The Gospel of Tears

April 29, 2009

On this trip, I have had the pleasure and occasional discomfort of explaining the origin, purpose, function, construction of the magnificent Shorty. Having a teardrop is not for the shy…and if you are (as I can be), it forces you to Deal With It.

When I sprinted to the bathroom at Sugarite State Park, I was intercepted by a gentleman that was fascinated by my trailer, and the car, and me. He started speaking as if he knew me, and started saying he really should remember my name but couldn’t at the moment. I looked at him for a minute, and he said “you built your tear! I really should remember!” This was information that one: I did not offer, and two: most random strangers on the road wouldn’t know. Therefore, I deemed it okay to offer my name.
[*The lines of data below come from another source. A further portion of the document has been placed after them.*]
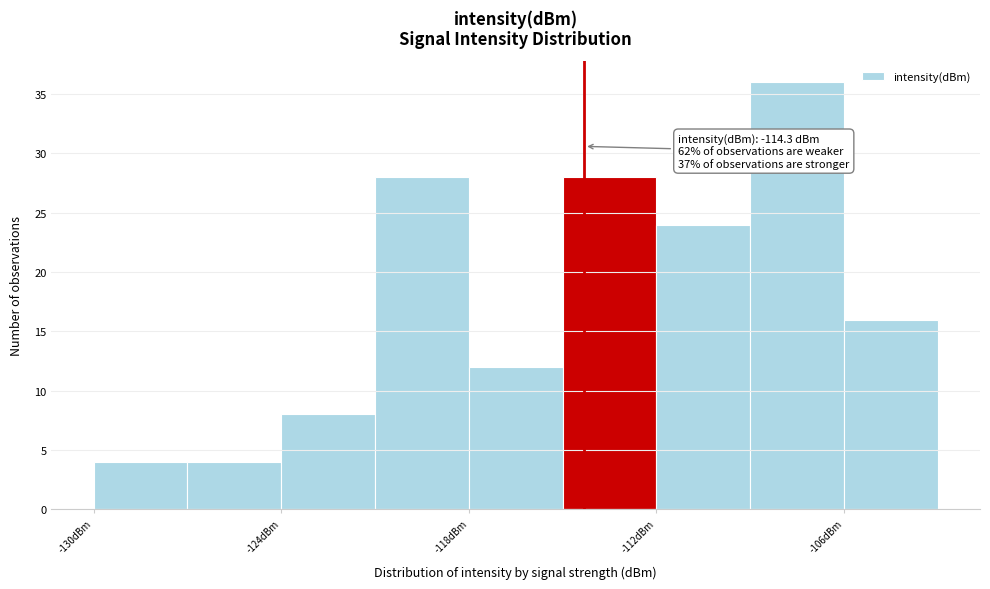

Around what value on the x-axis is the tallest bar? Give the approximate position of its centre, as read against the axis.

-107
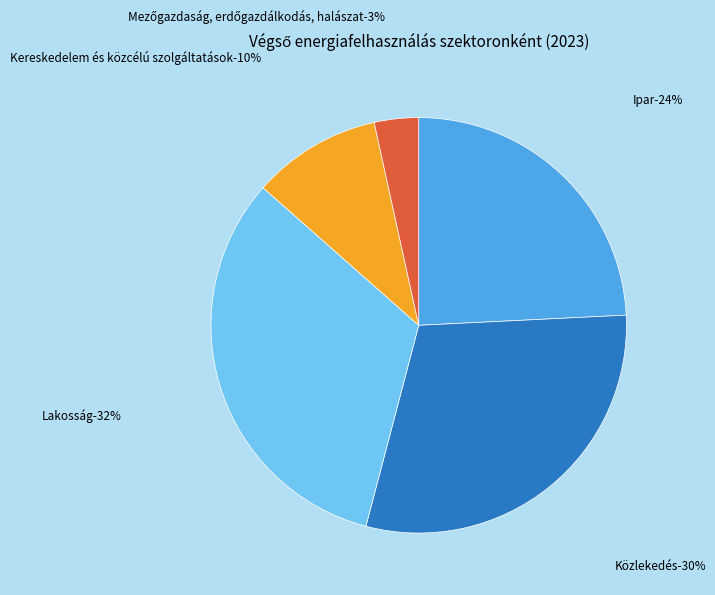

To the nearest percent, what is the combined percentage of Közlekedés and Lakosság?

62%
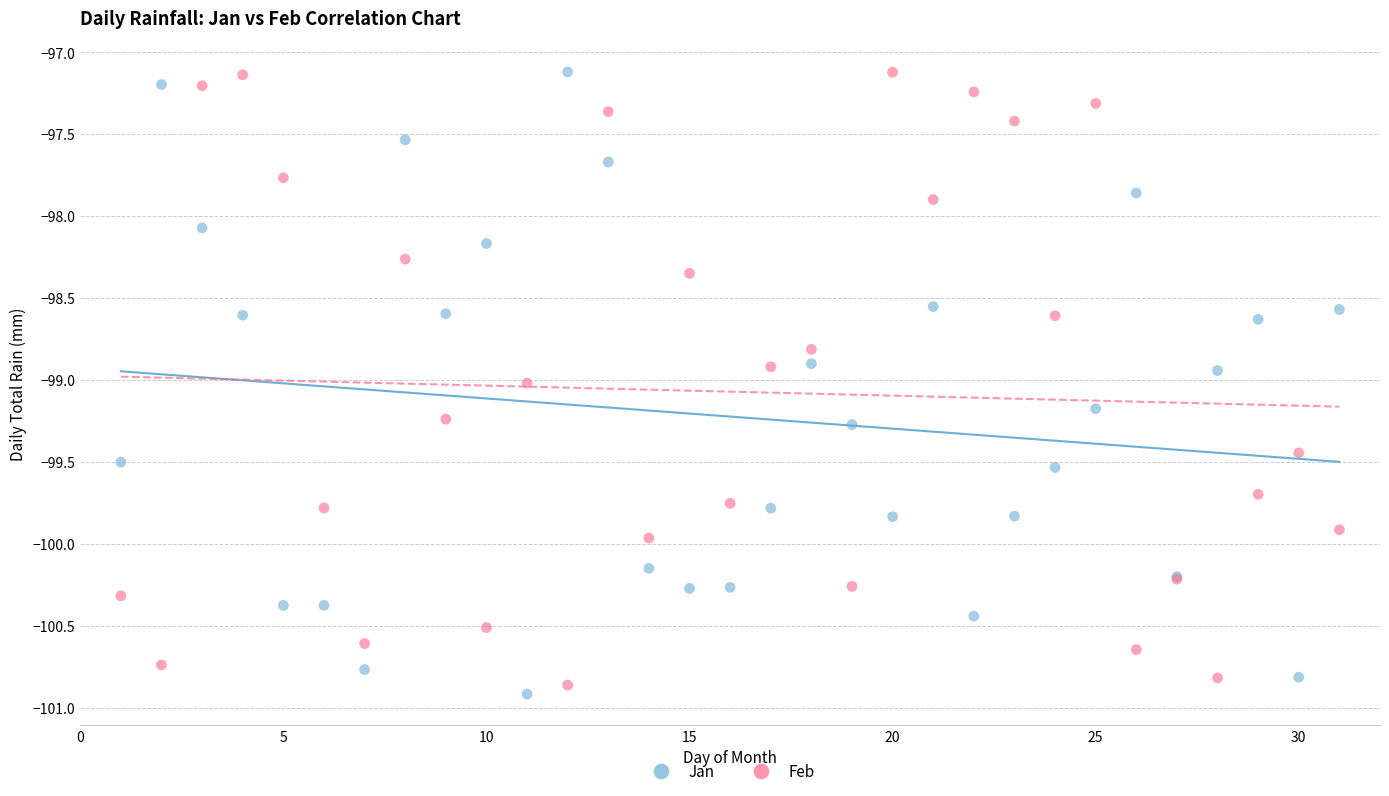

What is the X range (max minus min) for the scatter plot?

30.0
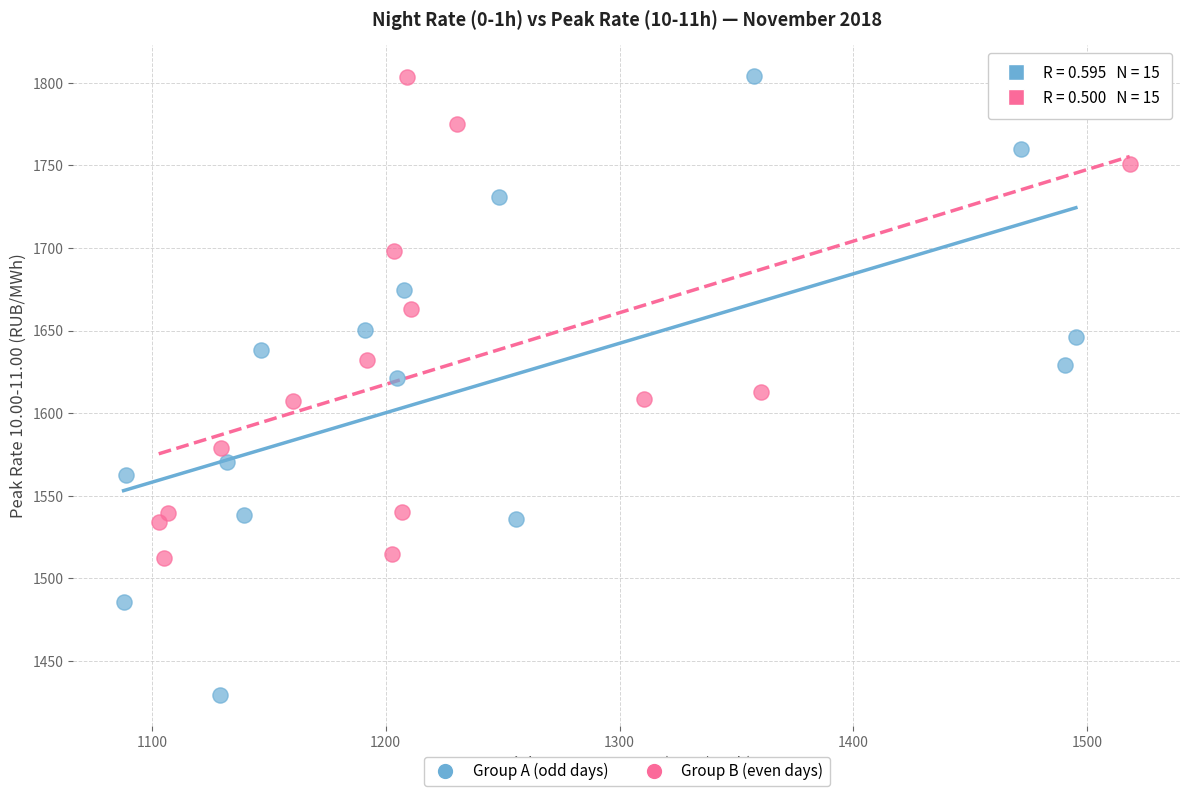

Which series reaches the minimum Y coordinate?

Group A (odd days)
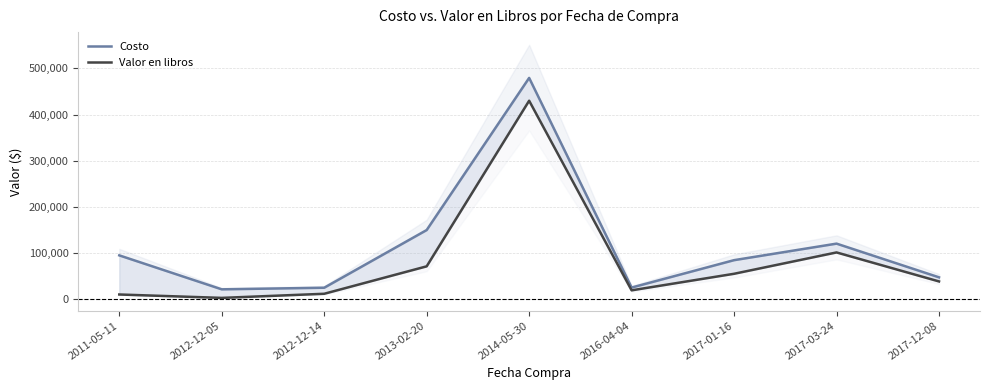

Reading right to left, extract all data points from this chart.

Costo: 46699.0	119836.0	83957.0	24500.0	479477.3	149300.0	24120.0	20646.6	94355.0
Valor en libros: 37763.5	100718.1	54394.9	18452.9	429969.6	70555.5	10994.1	2064.7	9435.5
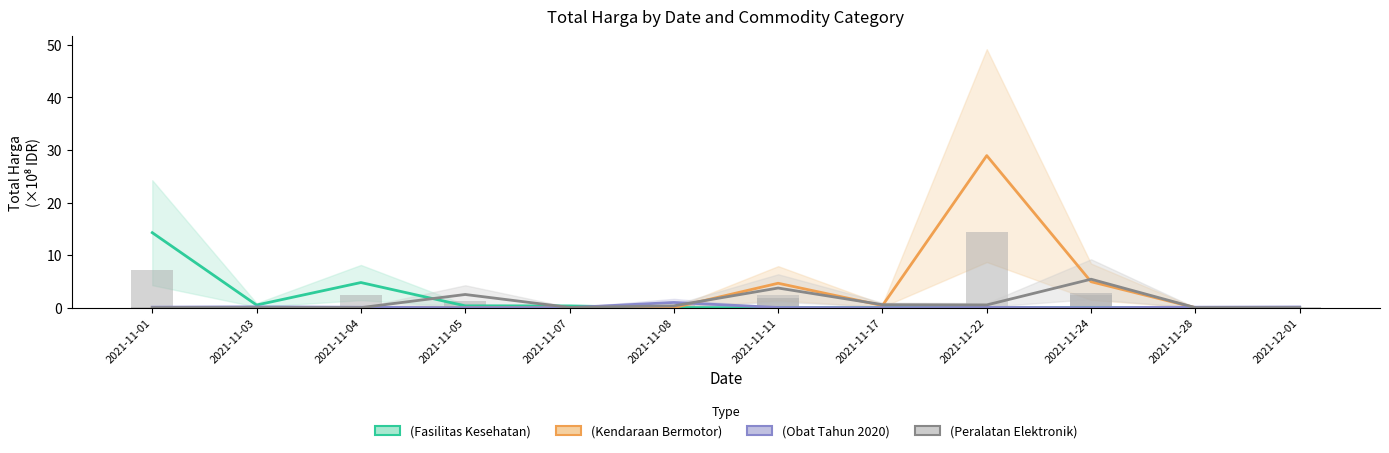

Which category has the lowest value across all series?

2021-11-11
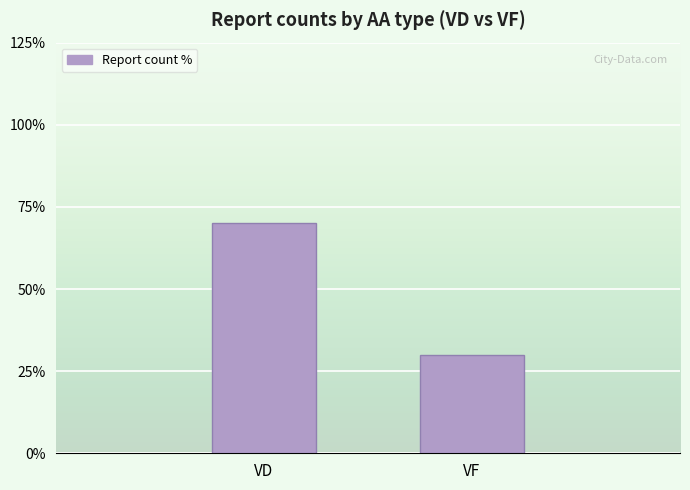

What is the change in value from VD to VF?

-40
Turns out he’s on the Teardrop and Tiny Travel Trailers board, and is one of the people that cheered me on during my build! We talked for about half an hour, and find out he and his tearmate were camped at the first campground in the park. We headed up and set up camp just across the way from them, then proceeded to do the traditional tour de tear, where you each show off your work, tell what works what doesn’t, and swap genius ideas. Even though we were in a canyon, the wind was howling and there was a fire ban (not even charcoal…no dutch oven cooking!), so we didn’t hang out and socialize long. Roy and I settled down in Shorty and watched an episode of The Twelve Kingdoms (exellent epic anime), giggled about chance, and went to sleep.

In the morning, another couple strolled through the campground, stopped at our neighbors’ rig, and said he had 2 of them back at home, but he built his. (oh, snap!) The neighbor pointed at his and said he built it, then pointed over at us and said “she built hers!” Roy and I strolled over and had good conversation all around about things construction, camping, and teardrop related. We all exchanged contact information, Roy and I went for a short walk along the creek, then we rolled out. Had a nice mosey down to Santa Fe, gave the transmission some love (new fluid), and are currently relaxing out of the midday heat at Santa Fe Brewing.

This afternoon, we head towards Alberquerque, where we will indeed make a right turn.